_TASK DESCRIPTION_
Copy out exactly the lines below that run from the one holding "ados como um" to the one holding "eceberá um aumento", keeping both of those lines and no others.

----- RECORDS TO PROCESS

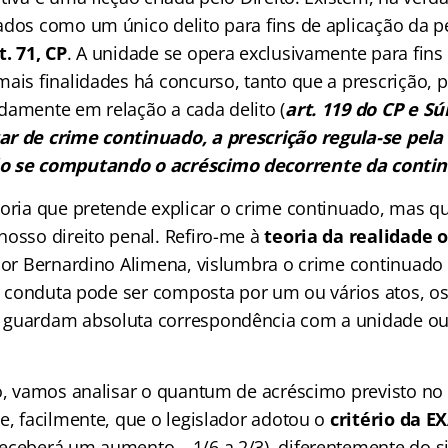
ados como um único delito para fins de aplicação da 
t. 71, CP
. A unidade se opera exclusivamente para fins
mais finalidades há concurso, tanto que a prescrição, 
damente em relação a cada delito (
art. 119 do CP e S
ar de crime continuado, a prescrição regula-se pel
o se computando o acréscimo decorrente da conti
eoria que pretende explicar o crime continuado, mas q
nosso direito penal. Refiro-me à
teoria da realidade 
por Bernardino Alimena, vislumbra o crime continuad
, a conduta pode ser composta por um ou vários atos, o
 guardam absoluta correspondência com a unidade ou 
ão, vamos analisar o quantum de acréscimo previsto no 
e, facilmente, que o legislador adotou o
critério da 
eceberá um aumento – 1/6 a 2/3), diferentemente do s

----------
----- RECORDS TO PROCESS

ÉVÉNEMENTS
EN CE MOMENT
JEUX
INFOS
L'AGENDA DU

----------
----- RECORDS TO PROCESS

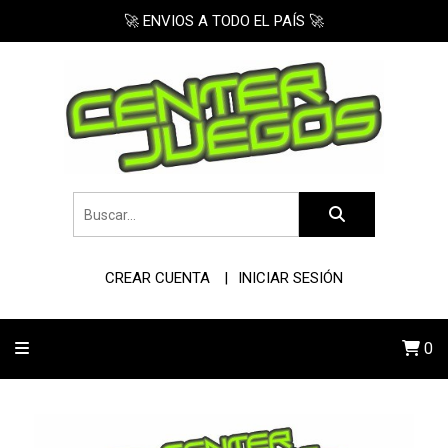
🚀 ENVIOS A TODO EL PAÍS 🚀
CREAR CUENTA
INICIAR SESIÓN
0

----------

_TASK ANSWER_
ados como um único delito para fins de aplicação da 
t. 71, CP
. A unidade se opera exclusivamente para fins
mais finalidades há concurso, tanto que a prescrição, 
damente em relação a cada delito (
art. 119 do CP e S
ar de crime continuado, a prescrição regula-se pel
o se computando o acréscimo decorrente da conti
eoria que pretende explicar o crime continuado, mas q
nosso direito penal. Refiro-me à
teoria da realidade 
por Bernardino Alimena, vislumbra o crime continuad
, a conduta pode ser composta por um ou vários atos, o
 guardam absoluta correspondência com a unidade ou 
ão, vamos analisar o quantum de acréscimo previsto no 
e, facilmente, que o legislador adotou o
critério da 
eceberá um aumento – 1/6 a 2/3), diferentemente do s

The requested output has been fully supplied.